Notwithstanding the fact trade increases the overall welfare of economies, it can be disruptive, particularly for those engaged in economic activity best undertaken by somebody, or somewhere, else. Trade is being blamed for everything from terrorism to the destruction of the middle class.
Nowhere is the antipathy towards trade more apparent than in the US – Canada’s largest trading partner for the past 100 years and likely to be forever so, regardless of efforts to expand our presence in the emerging Asian markets and elsewhere.
Over 40% of Canada’s GDP is dependent upon trade with the US. Over 70% of what Canada produces is destined to the US. The biggest chunk of Canada-US trade is intra-corporate, reflecting the integrated nature of our economies.
Anything that negatively impacts or restricts access to the US market is bad for Canada. Trucking has been a chief beneficiary of the explosion in trade between the three NAFTA countries and for Canadian truckers in particular, the trade between Canada and the US.
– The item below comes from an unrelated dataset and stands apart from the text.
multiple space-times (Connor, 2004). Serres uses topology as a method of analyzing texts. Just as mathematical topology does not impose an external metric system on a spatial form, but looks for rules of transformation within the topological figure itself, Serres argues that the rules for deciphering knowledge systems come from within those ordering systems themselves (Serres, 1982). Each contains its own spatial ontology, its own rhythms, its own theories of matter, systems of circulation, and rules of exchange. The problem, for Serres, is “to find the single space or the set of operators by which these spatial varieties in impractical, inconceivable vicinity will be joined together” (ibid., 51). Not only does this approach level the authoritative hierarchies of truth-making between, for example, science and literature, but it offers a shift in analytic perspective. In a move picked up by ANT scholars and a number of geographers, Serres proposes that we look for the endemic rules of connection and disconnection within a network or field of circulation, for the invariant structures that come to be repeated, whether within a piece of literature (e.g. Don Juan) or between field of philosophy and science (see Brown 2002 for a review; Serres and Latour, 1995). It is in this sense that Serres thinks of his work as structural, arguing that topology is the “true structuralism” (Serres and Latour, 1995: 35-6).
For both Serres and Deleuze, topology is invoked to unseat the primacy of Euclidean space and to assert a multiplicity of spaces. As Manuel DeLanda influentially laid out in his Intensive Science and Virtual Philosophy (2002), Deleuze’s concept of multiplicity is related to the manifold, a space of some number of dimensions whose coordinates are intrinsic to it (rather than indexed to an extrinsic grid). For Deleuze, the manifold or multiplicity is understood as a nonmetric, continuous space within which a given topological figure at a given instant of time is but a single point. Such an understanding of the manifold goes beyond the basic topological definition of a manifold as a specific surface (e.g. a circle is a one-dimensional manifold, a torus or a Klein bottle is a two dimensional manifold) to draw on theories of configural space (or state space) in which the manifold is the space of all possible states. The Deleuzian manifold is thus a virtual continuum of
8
At the time of writing, the US federal election was mercifully heading into the home stretch. By the time you read this, a new president will have been elected. You can’t rely upon what politicians say during elections, but both candidates said more than enough about NAFTA to raise concerns. Donald Trump was most vociferous, calling NAFTA a disaster, the worst deal in history, and promising to rip the agreement up if he couldn’t negotiate better terms. Hillary Clinton’s position on NAFTA was, well, a little harder to pin down. Historically, she has been a NAFTA supporter, but during the campaign she was equivocal, also suggesting the agreement needed to be reviewed.
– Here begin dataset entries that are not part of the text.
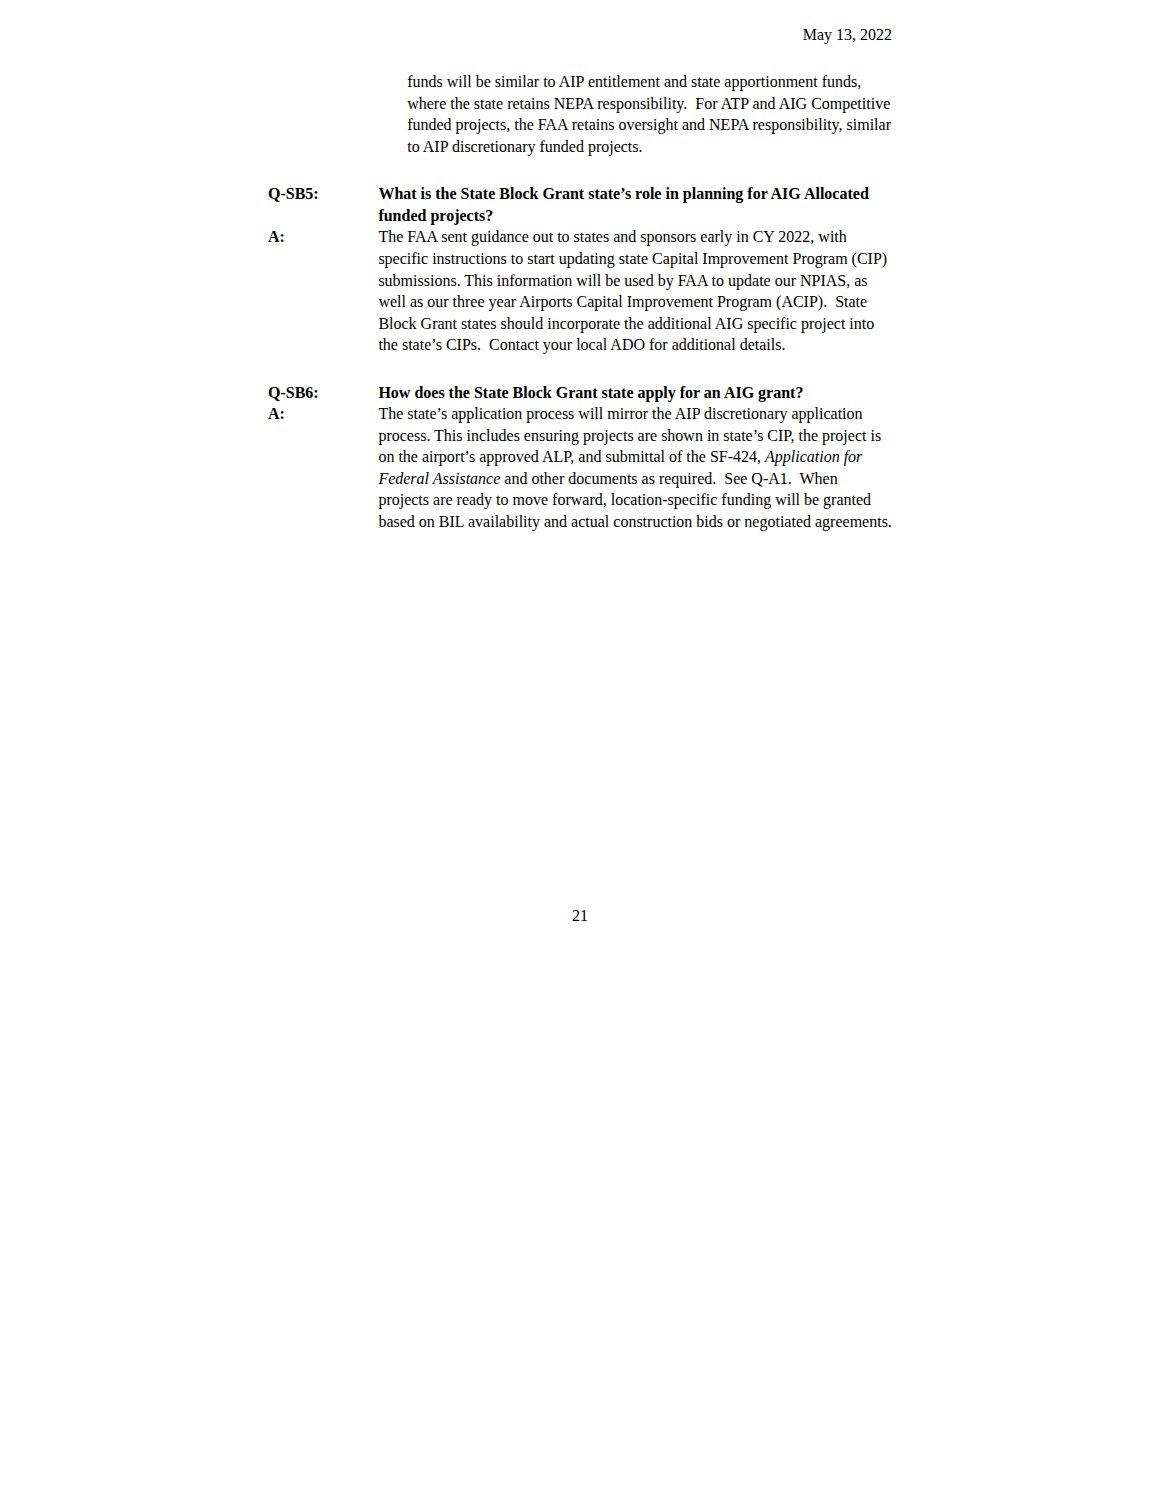May 13, 2022
funds will be similar to AIP entitlement and state apportionment funds, where the state retains NEPA responsibility. For ATP and AIG Competitive funded projects, the FAA retains oversight and NEPA responsibility, similar to AIP discretionary funded projects.
| Q-SB5: | What is the State Block Grant state’s role in planning for AIG Allocated funded projects? |
| A: | The FAA sent guidance out to states and sponsors early in CY 2022, with specific instructions to start updating state Capital Improvement Program (CIP) submissions. This information will be used by FAA to update our NPIAS, as well as our three year Airports Capital Improvement Program (ACIP). State Block Grant states should incorporate the additional AIG specific project into the state’s CIPs. Contact your local ADO for additional details. |
| Q-SB6: | How does the State Block Grant state apply for an AIG grant? |
| A: | The state’s application process will mirror the AIP discretionary application process. This includes ensuring projects are shown in state’s CIP, the project is on the airport’s approved ALP, and submittal of the SF-424, Application for Federal Assistance and other documents as required. See Q-A1. When projects are ready to move forward, location-specific funding will be granted based on BIL availability and actual construction bids or negotiated agreements. |
21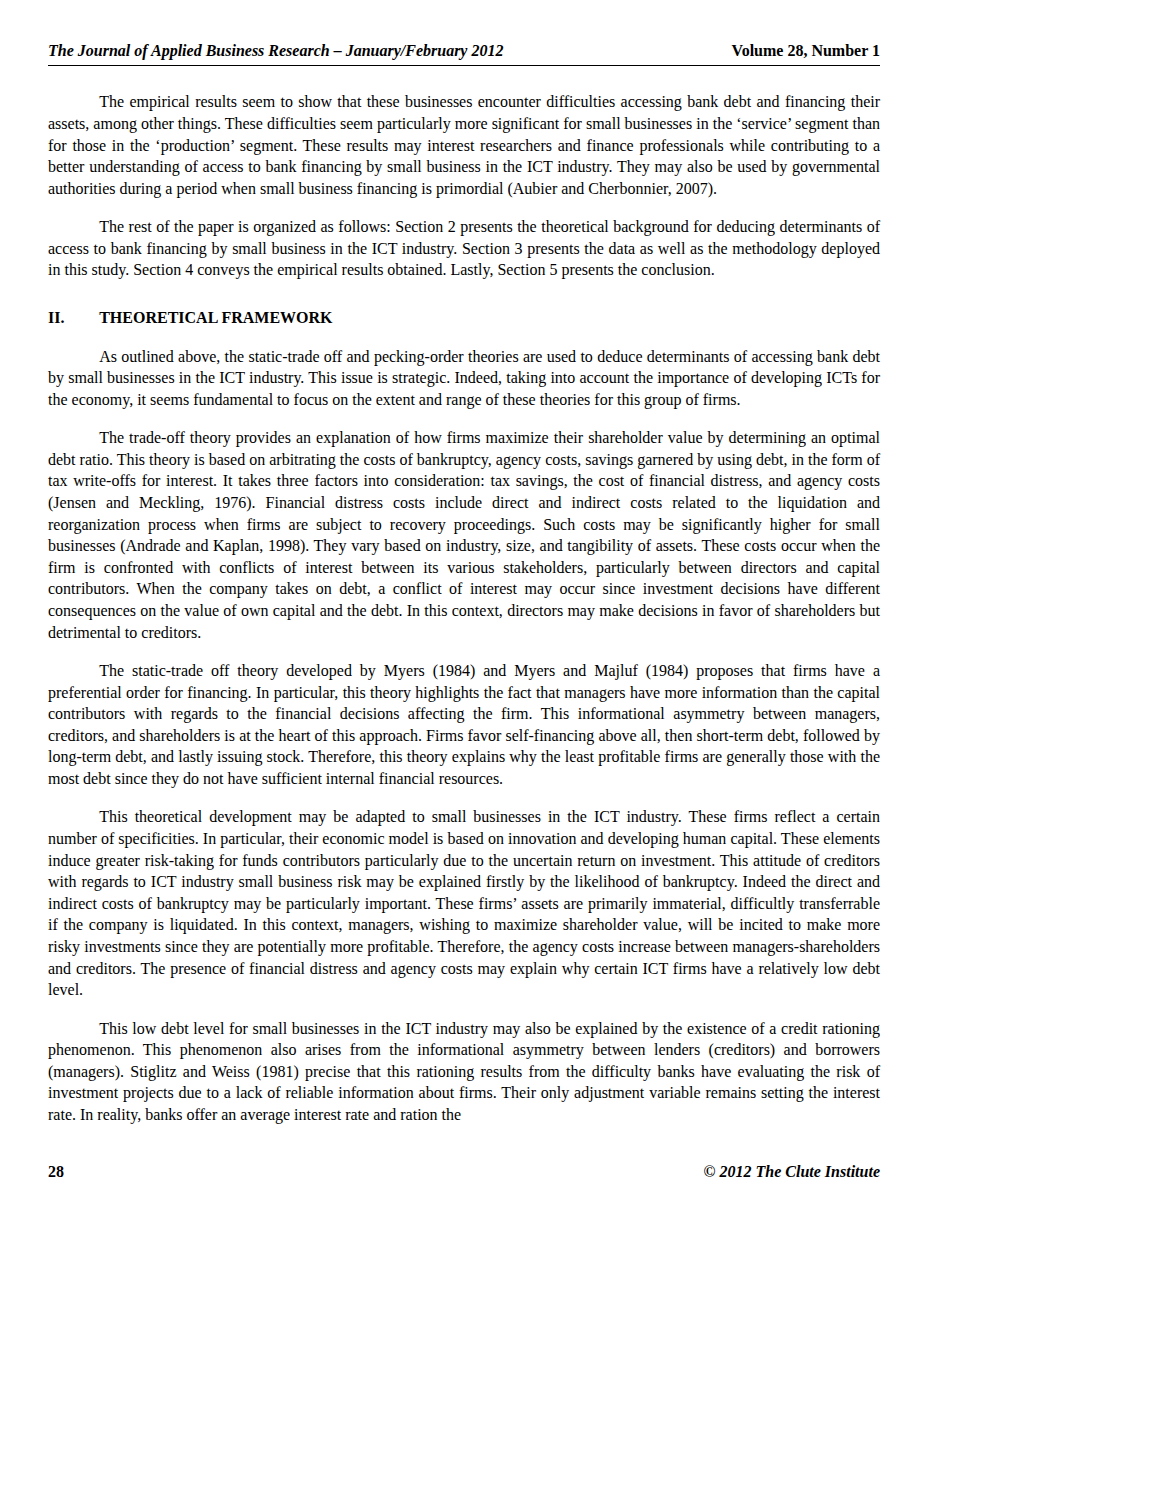The Journal of Applied Business Research – January/February 2012 Volume 28, Number 1
The empirical results seem to show that these businesses encounter difficulties accessing bank debt and financing their assets, among other things. These difficulties seem particularly more significant for small businesses in the ‘service’ segment than for those in the ‘production’ segment. These results may interest researchers and finance professionals while contributing to a better understanding of access to bank financing by small business in the ICT industry. They may also be used by governmental authorities during a period when small business financing is primordial (Aubier and Cherbonnier, 2007).
The rest of the paper is organized as follows: Section 2 presents the theoretical background for deducing determinants of access to bank financing by small business in the ICT industry. Section 3 presents the data as well as the methodology deployed in this study. Section 4 conveys the empirical results obtained. Lastly, Section 5 presents the conclusion.
II. THEORETICAL FRAMEWORK
As outlined above, the static-trade off and pecking-order theories are used to deduce determinants of accessing bank debt by small businesses in the ICT industry. This issue is strategic. Indeed, taking into account the importance of developing ICTs for the economy, it seems fundamental to focus on the extent and range of these theories for this group of firms.
The trade-off theory provides an explanation of how firms maximize their shareholder value by determining an optimal debt ratio. This theory is based on arbitrating the costs of bankruptcy, agency costs, savings garnered by using debt, in the form of tax write-offs for interest. It takes three factors into consideration: tax savings, the cost of financial distress, and agency costs (Jensen and Meckling, 1976). Financial distress costs include direct and indirect costs related to the liquidation and reorganization process when firms are subject to recovery proceedings. Such costs may be significantly higher for small businesses (Andrade and Kaplan, 1998). They vary based on industry, size, and tangibility of assets. These costs occur when the firm is confronted with conflicts of interest between its various stakeholders, particularly between directors and capital contributors. When the company takes on debt, a conflict of interest may occur since investment decisions have different consequences on the value of own capital and the debt. In this context, directors may make decisions in favor of shareholders but detrimental to creditors.
The static-trade off theory developed by Myers (1984) and Myers and Majluf (1984) proposes that firms have a preferential order for financing. In particular, this theory highlights the fact that managers have more information than the capital contributors with regards to the financial decisions affecting the firm. This informational asymmetry between managers, creditors, and shareholders is at the heart of this approach. Firms favor self-financing above all, then short-term debt, followed by long-term debt, and lastly issuing stock. Therefore, this theory explains why the least profitable firms are generally those with the most debt since they do not have sufficient internal financial resources.
This theoretical development may be adapted to small businesses in the ICT industry. These firms reflect a certain number of specificities. In particular, their economic model is based on innovation and developing human capital. These elements induce greater risk-taking for funds contributors particularly due to the uncertain return on investment. This attitude of creditors with regards to ICT industry small business risk may be explained firstly by the likelihood of bankruptcy. Indeed the direct and indirect costs of bankruptcy may be particularly important. These firms’ assets are primarily immaterial, difficultly transferrable if the company is liquidated. In this context, managers, wishing to maximize shareholder value, will be incited to make more risky investments since they are potentially more profitable. Therefore, the agency costs increase between managers-shareholders and creditors. The presence of financial distress and agency costs may explain why certain ICT firms have a relatively low debt level.
This low debt level for small businesses in the ICT industry may also be explained by the existence of a credit rationing phenomenon. This phenomenon also arises from the informational asymmetry between lenders (creditors) and borrowers (managers). Stiglitz and Weiss (1981) precise that this rationing results from the difficulty banks have evaluating the risk of investment projects due to a lack of reliable information about firms. Their only adjustment variable remains setting the interest rate. In reality, banks offer an average interest rate and ration the
28 © 2012 The Clute Institute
They say all politics are local. I get it. So, we maybe need to take all of this with a grain of salt. But, Canadians must – for our own self-preservation – constantly try to make the case that trade with Canada is good for the US too.
I have spent a considerable amount of time over the past 20 years talking trade and the need for balance between security and trade to business groups and think tanks all over the US. My message has always been: Like any good relationship it’s a two-way street. Among all the countries and trade blocs in the world, Canada is the US’s single largest customer. Canada buys more US goods than any of the EU, China, or India. And, it’s not just the northern border states that sell to Canada. Canada is the number one export market for at least 70% of the states.
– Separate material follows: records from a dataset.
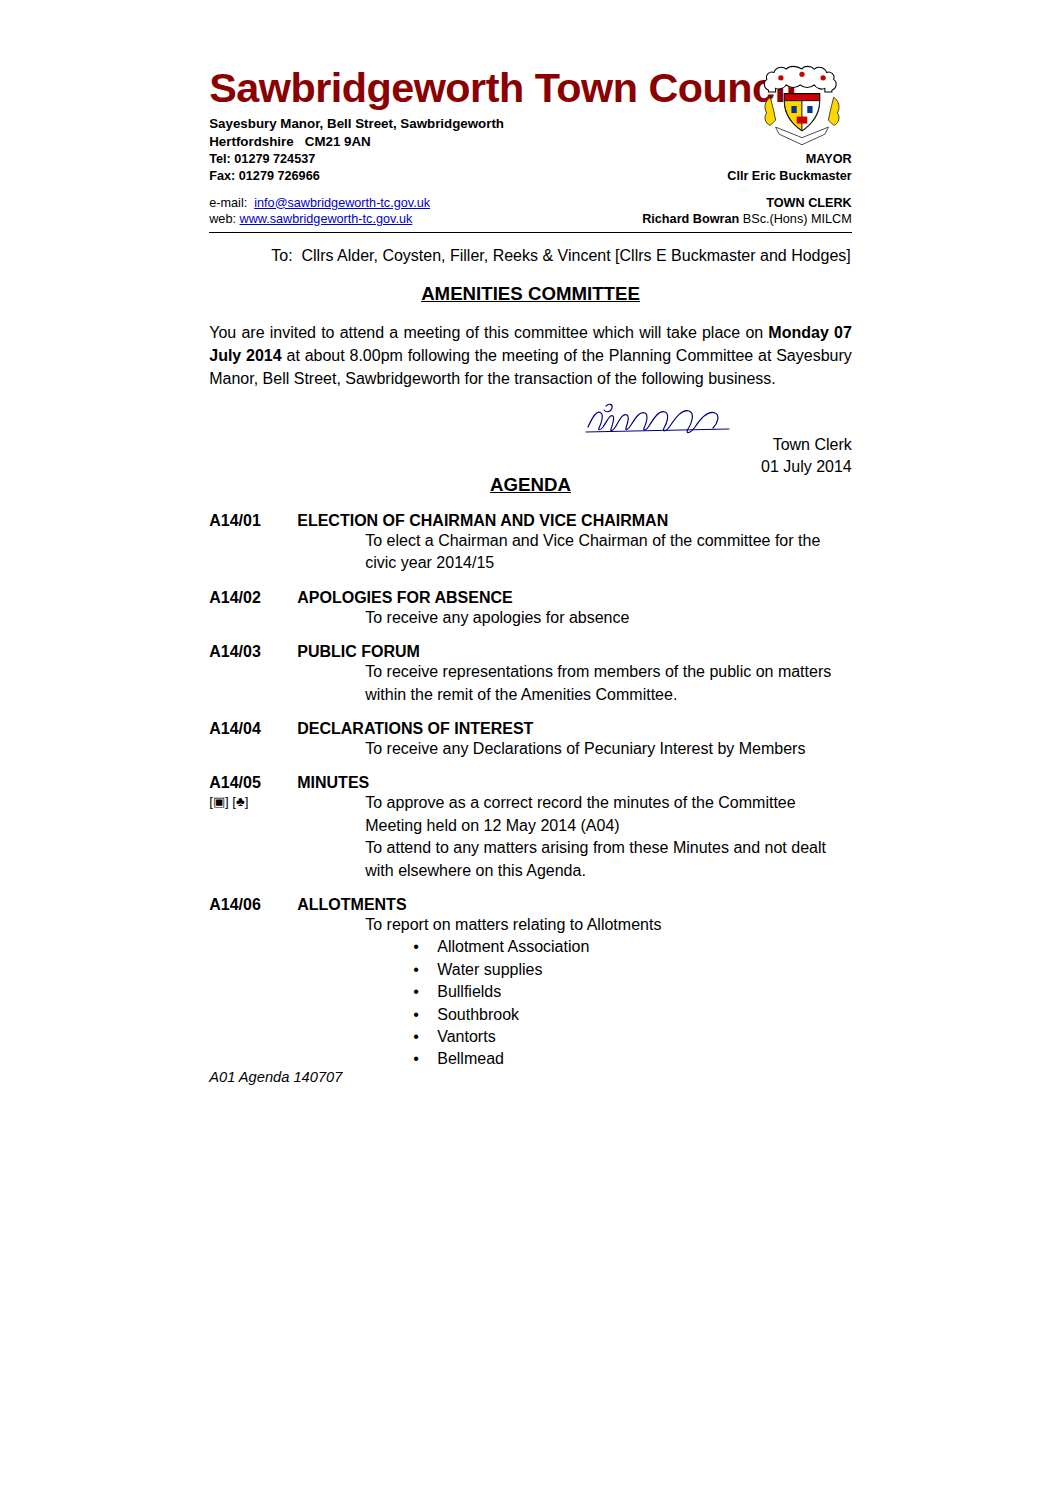Sawbridgeworth Town Council
Sayesbury Manor, Bell Street, Sawbridgeworth
Hertfordshire CM21 9AN
Tel: 01279 724537
MAYOR
Fax: 01279 726966
Cllr Eric Buckmaster
e-mail: info@sawbridgeworth-tc.gov.uk
TOWN CLERK
web: www.sawbridgeworth-tc.gov.uk
Richard Bowran BSc.(Hons) MILCM
To: Cllrs Alder, Coysten, Filler, Reeks & Vincent [Cllrs E Buckmaster and Hodges]
AMENITIES COMMITTEE
You are invited to attend a meeting of this committee which will take place on Monday 07 July 2014 at about 8.00pm following the meeting of the Planning Committee at Sayesbury Manor, Bell Street, Sawbridgeworth for the transaction of the following business.
Town Clerk
01 July 2014
AGENDA
| A14/01 | ELECTION OF CHAIRMAN AND VICE CHAIRMAN To elect a Chairman and Vice Chairman of the committee for the civic year 2014/15 |
| A14/02 | APOLOGIES FOR ABSENCE To receive any apologies for absence |
| A14/03 | PUBLIC FORUM To receive representations from members of the public on matters within the remit of the Amenities Committee. |
| A14/04 | DECLARATIONS OF INTEREST To receive any Declarations of Pecuniary Interest by Members |
| A14/05 [▣] [♣] | MINUTES To approve as a correct record the minutes of the Committee Meeting held on 12 May 2014 (A04) To attend to any matters arising from these Minutes and not dealt with elsewhere on this Agenda. |
| A14/06 | ALLOTMENTS To report on matters relating to Allotments Allotment Association Water supplies Bullfields Southbrook Vantorts Bellmead |
A01 Agenda 140707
I am under no illusion as to the limits of my powers of persuasion, regardless that I personally always felt my message was well received. The reality is that it is a huge struggle for Canada to be heard on these issues. We have to work with organizations and groups in the US who share our values and concerns to make the case. We need partners.
The American Trucking Associations (ATA) is such a partner for us at the Canadian Trucking Alliance. The two organizations have enjoyed a long, productive and cooperative relationship on trade/border issues, even though in the grand scheme of things such issues are much more top of mind to the typical Canadian carrier than they are for their US counterparts. That’s just a reflection of the differences in our marketplaces.
I had the good fortune to hear Chris Spear, the new president of ATA, extoling the virtues of free trade and NAFTA in his first official address to his members last month.
Given the timing of his speech – during the height of the US election campaign – it would have been easy to avoid the topic of trade. Instead, he raised concerns over both candidates’ suggestions of a possible re-opening of NAFTA.
“Let me be clear. Trade and trucking are synonymous; For NAFTA alone, trucks are the most heavily used mode for moving goods to and from the United States and its NAFTA partners Mexico and Canada,” he said. He warned that “any attempt to re-open or threaten this long-standing agreement could have dire repercussions on our industry.”
Shortly thereafter, ATA released a new infographic entitled, Trade Moves North America Forward, which makes the point that the 168% increase in the value of goods traveling by truck across the Canadian and Mexican borders, “has created or supported tens of thousands of jobs in the US, with motor carriers, suppliers and shippers, underscoring the benefits of free trade.”
US exports to Canada by truck are up 80% since 1995, with 70% of the goods (by value) involved in Canada-US bilateral trade moving by truck. That sort of support for trade, and for NAFTA specifically, reflects true leadership and is the basis for a strong partnership which will be critical in the months and years ahead. In North America, we need to build bridges, not walls.
David Bradley is CEO of the Canadian Trucking Alliance and the Ontario Trucking Association.